Does a hospital have a duty to use due care in preventing falls to Parkinson’s patients? The answer is most likely yes, with respect to hospitals both here in Louisiana and nationwide. This is true at least under most typical circumstances where the patient’s symptoms indicate a danger of falling. If the hospital does not provide special procedures to prevent a fall due to the patient’s Parkinson’s or other neurological deficit, this may constitute hospital negligence.
That is the answer asserted by an estate administrator representing the interests of a deceased relative who died in the defendant hospital after suffering severe injuries in a fall in her hospital room. The patient was a Parkinson’s disease sufferer who had been admitted to the hospital emergency room with symptoms of seeing spots, garbled speech and being nearly unconscious due to low blood pressure. She fell while trying to use a commode at her bedside.
The fall resulted in severe injuries, including a broken hip and head contusions that progressively worsened and led to her death. The basis of the claim of hospital negligence is that the defendant did not provide adequate measures for fall prevention. It is also claimed that the institution did not provide the patient with a functioning call light and/or a sitter.

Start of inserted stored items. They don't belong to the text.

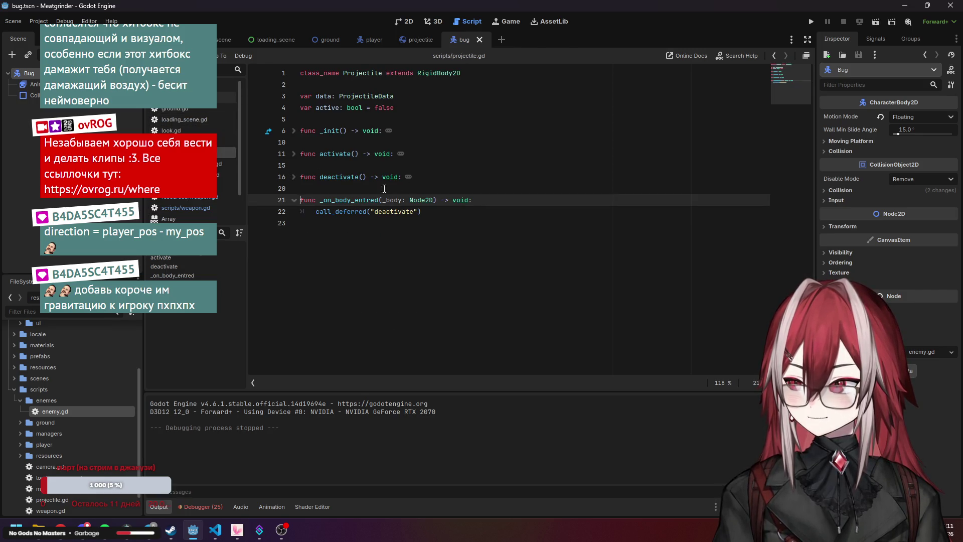
click(294, 154)
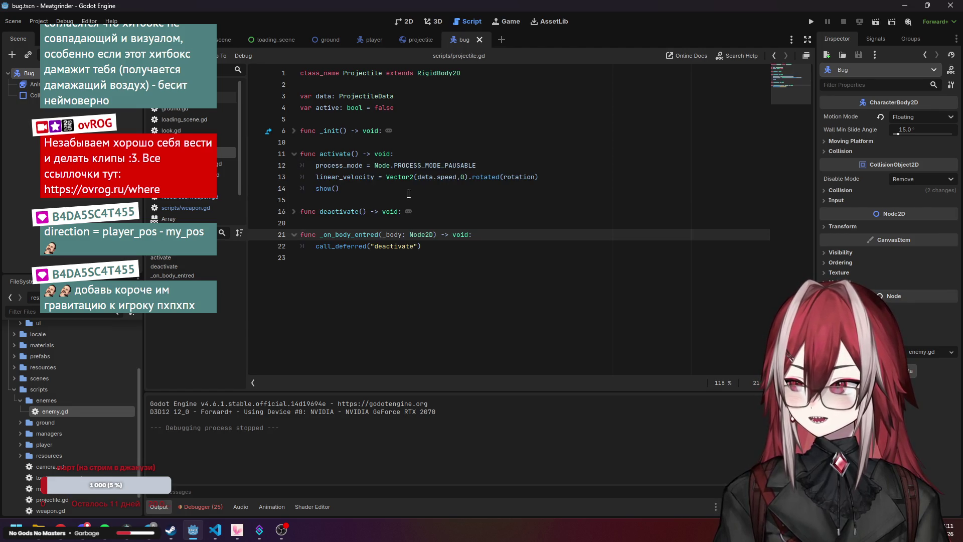
drag(387, 176, 541, 176)
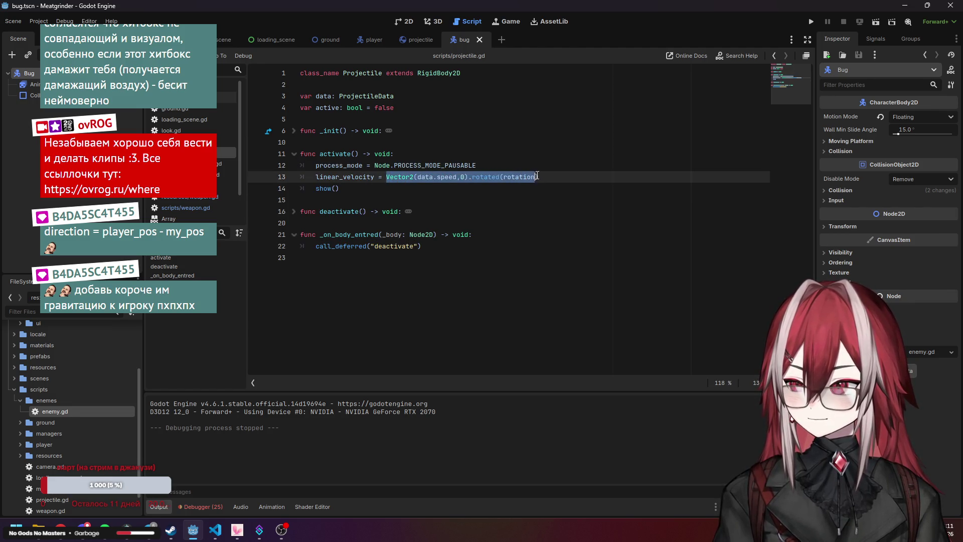
click(523, 222)
click(180, 97)
click(393, 211)
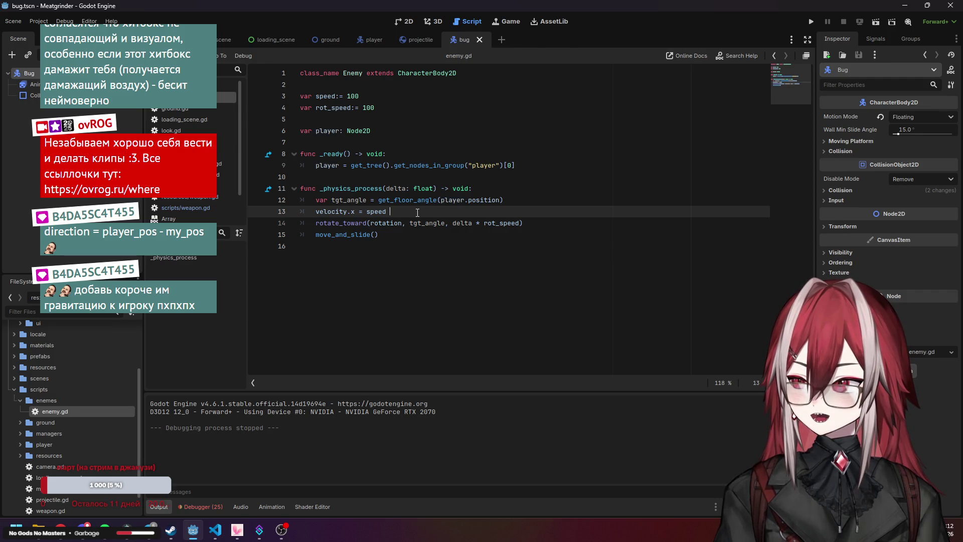
Replace '.x = speed' on line 13 with '= ' plus the pasted rotated velocity expression
key(BackSpace)
drag(347, 213, 389, 213)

It is well known that accidental falls are a prime cause of death to elderly patients, both here in Louisiana and nationwide. Those older patients with Parkinson’s require an even higher standard of vigilance. Under the circumstances, there appears to have been a failure to use due care to prevent serious injury or death to the patient. The case appears to have a good chance for success, especially if it can be proved that the call light was not functioning, which is an important failure of care indicating hospital negligence.